El miedo nacionalista de Europa y América a la acogida de nuevos inmigrantes

Pero sí se puede sintetizar una idea quizá decisiva. Mientras se expandía la globalización en el planeta, han ido creciendo localismos más o menos nacionalistas, con su rechazo de los límites a la propia soberanía, un caduco concepto moderno, nacido en el siglo XVI.

Entre esos límites, en algunos países de la Unión Europea existe una especial sensibilidad –como se ha visto en las interminables reuniones para tratar de encauzar el problema de los refugiados- ante el aumento de los inmigrantes, que llegaría a plantear problemas de identidad... Un temor propio de la extrema derecha que se ha ido extendiendo, y aparece también en la izquierda, como acaba de comprobarse en la crisis del partido laborista británico tras el referéndum del pasado jueves.

El problema no es sólo europeo. Está muy presente en Estados Unidos, y no sólo en las posturas radicales de Donald Trump, que parece seguir perdiendo apoyo en los sondeos de opinión. No le van a la zaga en este punto Hillary Clinton ni Barack Obama, con sus conocidas contradicciones.

Los dos candidatos rechazaron hace unos días intervenir en la reunión anual de la asociación americana de cargos latinos elegidos y designados, una de las organizaciones hispanas más importantes de Estados Unidos. La negativa ha provocado un duro comunicado de la junta directiva, que considera esa ausencia como “un agravio a las contribuciones y los sacrificios que hacen cada día por este país los cargos latinos”.

Por su parte, el presidente Obama lanzó en mayo un plan para deportar a sus países de origen, especialmente de América Central, a las madres e hijos de inmigrantes “ilegales”. Una operación precedente se llevó a cabo en enero, sobre todo en Georgia, Texas y Carolina del Norte, con cientos de expulsiones y decenas de personas detenidas. Lógicamente, el objetivo es evitar nuevas oleadas de movimientos migratorios hacia la Unión. El presidente sabe bien que los votantes de origen latinoamericano tienden a votar por los demócratas y actuó antes a favor de las reunificaciones familiares. Pero también es consciente del aumento de ciudadanos que exigen una política más estricta con los once millones de inmigrantes ilegales en el país, y responden positivamente a las promesas de Donald Trump de expulsarlos en masa.

◆ **OBJETIVO DEL EJERCICIO**
Según el fragmento sobre el miedo a la inmigración, ¿en qué siglo nació el concepto moderno de soberanía?

◆ **DATOS PROPORCIONADOS**
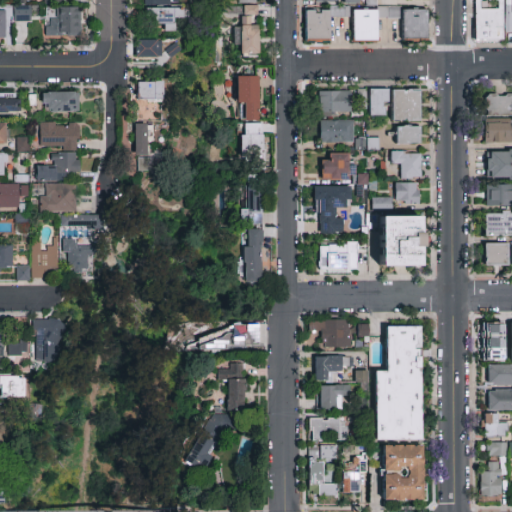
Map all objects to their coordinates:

◆ **SOLUCIÓN DEL EJERCICIO**
Nació en el siglo XVI.